Although there are lots of Storage service which stores ample of data but when it comes to analyzing the data performance has always remained a challenge. The issues with performance are like unable to retrieve data within time, storage leakage etc.
To solve these issues AWS Amazon provides its own managed service for both storing Gigs, Terabyte of data and then analyzing the data and the service is AWS Redshift.
In this tutorial you will learn about Amazons data warehouse and analytic service AWS Redshift , What is AWS Redshift cluster and how to create AWS Redshift cluster using AWS Management console.
Table of Content
- What is Amazon Redshift?
- What is Amazon Redshift Cluster?
- Amazon Redshift Cluster overview
- How to Create a basic Redshift Cluster using AWS Management console
What is Amazon Redshift?
Amazon Redshift is a AWS analytical service which is used to analyze the data. Amazon Redshift allows us to store massive data and analyze the data using query on the database. It is fully managed service that means you don’t need to worry about scalability and infrastructure.
First step to upload the data is to create the set of nodes which is known ad Amazon Redshift cluster. Cluster contains groups of nodes. Once Cluster is created then you can upload tons of data ( in Gigabits) and then start analyzing the data.
Amazon Redshift manages everything for you such as monitoring, scaling , applying patches, upgrades , capacity whatever is required at infrastructure end.
What is Amazon Redshift Cluster?
Amazon Redshift cluster can contain a single node or more than one node. It all depends on the requirements. IF you wish to create more than one node then that is known as cluster. AWS Redshift Cluster contains one leader node and other nodes are known as compute nodes.
You can create AWS Redshift cluster using various ways such as:
- AWS Command Line interface ( AWS CLI )
- AWS Management console
- AWS SDK’s ( Software Development kit) libraries .
Amazon Redshift Cluster overview
Lets see some of the concepts of Amazon Redshift cluster.
- Redshift cluster snapshots can be created either manually or automatically & are stored in AWS S3 bucket.
- Administrator assigns IAM permissions on Redshift cluster if any users wants to access it.
- Amazon cloud watch is primarily used to capture health and performance of Amazon Redshift cluster.
- As soon as you create Amazon Redshift cluster one database is also created. This database is used to query and analyze the data. While you provision the cluster you need to provide master user which is superuser for the database & has all rights.
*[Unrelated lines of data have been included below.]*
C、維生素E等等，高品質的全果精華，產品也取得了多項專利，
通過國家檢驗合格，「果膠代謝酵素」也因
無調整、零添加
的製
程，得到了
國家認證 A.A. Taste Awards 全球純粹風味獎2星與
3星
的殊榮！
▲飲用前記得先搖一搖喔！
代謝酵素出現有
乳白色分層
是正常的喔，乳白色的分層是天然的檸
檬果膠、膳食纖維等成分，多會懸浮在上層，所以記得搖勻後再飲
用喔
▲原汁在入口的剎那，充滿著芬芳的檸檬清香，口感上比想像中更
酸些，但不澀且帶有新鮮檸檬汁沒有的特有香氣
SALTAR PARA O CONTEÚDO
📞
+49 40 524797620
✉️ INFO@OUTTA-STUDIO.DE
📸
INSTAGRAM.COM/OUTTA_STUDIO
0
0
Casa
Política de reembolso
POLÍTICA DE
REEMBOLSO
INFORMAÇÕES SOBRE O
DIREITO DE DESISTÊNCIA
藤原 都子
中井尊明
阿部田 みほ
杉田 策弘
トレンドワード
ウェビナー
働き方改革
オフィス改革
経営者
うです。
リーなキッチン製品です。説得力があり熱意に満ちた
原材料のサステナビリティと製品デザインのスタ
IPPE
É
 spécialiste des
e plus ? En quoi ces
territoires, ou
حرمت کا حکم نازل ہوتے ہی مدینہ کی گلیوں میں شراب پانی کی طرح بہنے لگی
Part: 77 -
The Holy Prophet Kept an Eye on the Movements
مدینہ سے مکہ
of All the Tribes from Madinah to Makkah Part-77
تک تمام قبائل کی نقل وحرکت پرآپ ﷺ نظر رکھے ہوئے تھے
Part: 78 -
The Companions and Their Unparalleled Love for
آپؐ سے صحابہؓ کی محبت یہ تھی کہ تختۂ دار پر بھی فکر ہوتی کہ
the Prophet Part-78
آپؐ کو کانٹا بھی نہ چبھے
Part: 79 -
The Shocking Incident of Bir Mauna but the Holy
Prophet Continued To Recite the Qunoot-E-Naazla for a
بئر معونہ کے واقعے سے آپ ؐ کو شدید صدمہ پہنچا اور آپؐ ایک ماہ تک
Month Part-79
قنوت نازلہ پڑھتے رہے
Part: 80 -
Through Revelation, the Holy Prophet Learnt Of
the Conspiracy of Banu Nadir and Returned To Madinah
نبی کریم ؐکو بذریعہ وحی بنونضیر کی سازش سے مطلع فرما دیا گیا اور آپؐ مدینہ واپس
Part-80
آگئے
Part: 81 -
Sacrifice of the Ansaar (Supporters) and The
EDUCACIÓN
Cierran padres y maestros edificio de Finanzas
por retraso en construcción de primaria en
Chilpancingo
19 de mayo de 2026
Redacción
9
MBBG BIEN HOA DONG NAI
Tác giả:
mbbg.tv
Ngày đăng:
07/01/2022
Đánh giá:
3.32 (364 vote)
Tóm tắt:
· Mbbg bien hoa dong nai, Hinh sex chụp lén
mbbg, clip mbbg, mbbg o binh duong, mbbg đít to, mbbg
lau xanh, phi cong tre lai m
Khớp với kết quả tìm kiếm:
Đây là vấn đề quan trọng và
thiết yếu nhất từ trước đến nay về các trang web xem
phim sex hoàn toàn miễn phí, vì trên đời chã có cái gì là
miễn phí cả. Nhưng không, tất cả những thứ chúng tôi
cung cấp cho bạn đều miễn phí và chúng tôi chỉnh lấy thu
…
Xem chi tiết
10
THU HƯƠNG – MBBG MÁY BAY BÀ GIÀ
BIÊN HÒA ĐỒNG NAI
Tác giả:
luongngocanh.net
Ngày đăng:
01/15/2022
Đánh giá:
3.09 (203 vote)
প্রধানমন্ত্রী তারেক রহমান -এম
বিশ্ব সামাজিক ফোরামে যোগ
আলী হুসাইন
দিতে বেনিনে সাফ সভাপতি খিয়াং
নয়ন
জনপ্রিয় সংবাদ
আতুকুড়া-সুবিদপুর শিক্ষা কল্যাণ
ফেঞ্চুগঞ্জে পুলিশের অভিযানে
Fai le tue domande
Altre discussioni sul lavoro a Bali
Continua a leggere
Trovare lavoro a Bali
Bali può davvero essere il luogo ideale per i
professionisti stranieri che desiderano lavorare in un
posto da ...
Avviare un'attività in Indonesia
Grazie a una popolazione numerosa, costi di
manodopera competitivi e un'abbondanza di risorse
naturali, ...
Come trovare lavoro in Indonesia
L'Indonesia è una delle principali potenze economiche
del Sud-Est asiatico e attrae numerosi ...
- When a client queries Redshift cluster all the request are received by leader node , it further parses and develop query execution plans. Leader node coordinates with compute node and then provide final results to clients.
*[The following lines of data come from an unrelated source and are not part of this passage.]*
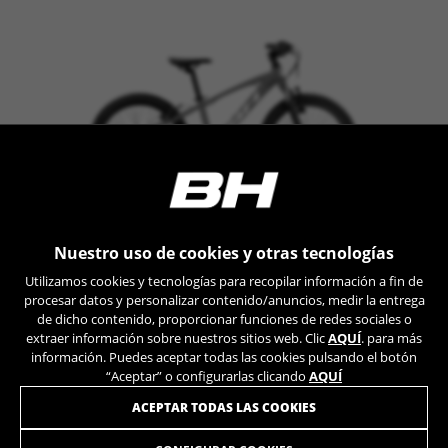
_ga, _gat, _gid
Las cookies indicadas son titularidad de Google, Inc.
Puedes obtener más información sobre las cookies de
Google en
https://policies.google.com/privacy/google-
partners?hl=en-US
Cookies dirigidas/publicidad
Estas cookies pueden ser establecidas a través
de nuestro sitio por nuestros socios
publicitarios. Pueden ser utilizadas por esas
empresas para crear un perfil de sus intereses
EXPERT JUNIOR 20 SUSP
Nuestro uso de cookies y otras tecnologías
y mostrarle anuncios relevantes en otros sitios.
No almacenan directamente información
+ INFO
Utilizamos cookies y tecnologías para recopilar información a fin de
personal, sino que se basan en la identificación
K2053
469,90€
procesar datos y personalizar contenido/anuncios, medir la entrega
única de su navegador y dispositivo de Internet.
COMPARAR
399,40 €
de dicho contenido, proporcionar funciones de redes sociales o
extraer información sobre nuestros sitios web. Clic
AQUÍ
. para más
Cookies utilizadas:
información. Puedes aceptar todas las cookies pulsando el botón
_fbp, fr, datr
Shimano
110 - 140 CM
6 - 10 YEARS
“Aceptar” o configurarlas clicando
AQUÍ
Tourney
Las cookies indicadas son titularidad de Facebook.
Puedes obtener más información sobre las cookies de
ACEPTAR TODAS LAS COOKIES
Facebook en
https://www.facebook.com/policies/cookies/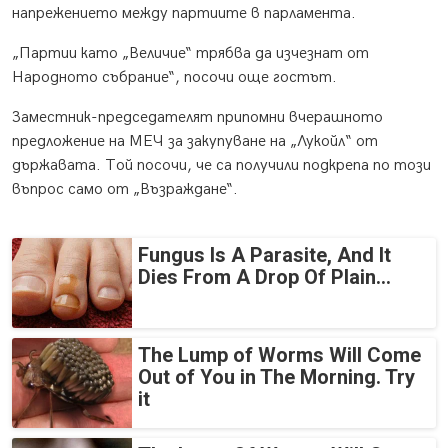
напрежението между партиите в парламента.
„Партии като „Величие“ трябва да изчезнат от
Народното събрание“, посочи още гостът.
Заместник-председателят припомни вчерашното
предложение на МЕЧ за закупуване на „Лукойл“ от
държавата. Той посочи, че са получили подкрепа по този
въпрос само от „Възраждане“.
Fungus Is A Parasite, And It
Dies From A Drop Of Plain...
The Lump of Worms Will Come
Out of You in The Morning. Try
it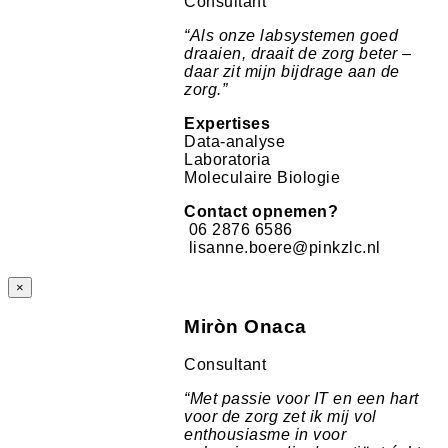
Consultant
“
Als onze labsystemen goed
draaien, draait de zorg beter –
daar zit mijn bijdrage aan de
zorg.
”
Expertises
Data-analyse
Laboratoria
Moleculaire Biologie
Contact opnemen?
06 2876 6586
lisanne.boere@pinkzlc.nl
×
Miròn Onaca
Consultant
“
Met passie voor IT en een hart
voor de zorg zet ik mij vol
enthousiasme in voor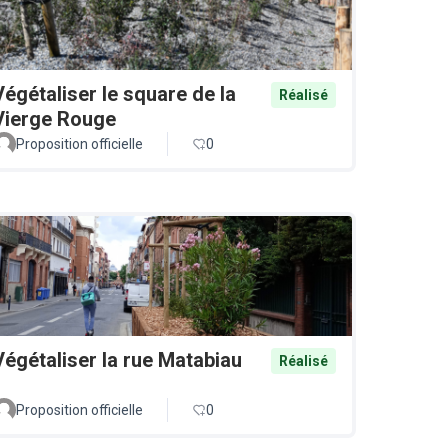
Végétaliser le square de la
Réalisé
Vierge Rouge
Proposition officielle
0
Végétaliser la rue Matabiau
Réalisé
Proposition officielle
0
- You must have AWS account in order to setup AWS Redshift cluster. If you don’t have AWS account, please create a account from here AWS account.
- You must have access to create IAM role and AWS Redshift cluster.
- (Optional) : If you have AWS Administrator rights then it will be helpful.
How to Create a basic Redshift Cluster using AWS Management console
Before we start creating a Redshift cluster we need an IAM role which Redshift will assume to work with other services such as AWS S3 etc. So lets get started.
- Open your browser and and go to AWS Management console and on the top search for IAM , here click on
- Next , click on Create Role.
- Next , select service as Redshift
- Now , scroll down to the bottom and you will see “Select your use case”, here choose Redshift – Customizable, then choose Next: Permissions.
- Now attach
AmazonS3ReadOnlyAccesspolicy and click N
- Next , skip tagging as of now just click on Next: Tags and then Review & finally hit Create Role.
- IAM role is created successfully , keep the IAM role ARN handy with you:
- Now on AWS Management console search for Redshift on the top of the page.
- Now click on Create Cluster and provide the name of cluster . As this is the demo , we will use free trial cluster.
- Now , provide the database details and save them for future. Also Associate IAM role which we created earlier.
- Finally click on Create cluster
- By Now, AWS Redshift cluster is created successfully and available for use.
- Lets validate our database connection by running a simple query. Click on Query data
- Now Enter Database credentials for making the connecting to AWS Redshift cluster ( dev database was created by default)
- Now Run a query as below
- Some of the tables inside the database like events , date were created by default.
select * from date
This confirms that AWS Redshift Cluster is created successfully and we are able to hit queries on it .
In this tutorial we learnt about Amazons data warehouse and analytic service AWS Redshift , What is AWS Redshift cluster and how to create AWS Redshift cluster using AWS Management console.
By learning this Service now you are ready with working with Gigs and Terabyte of data and analyze it with best performance.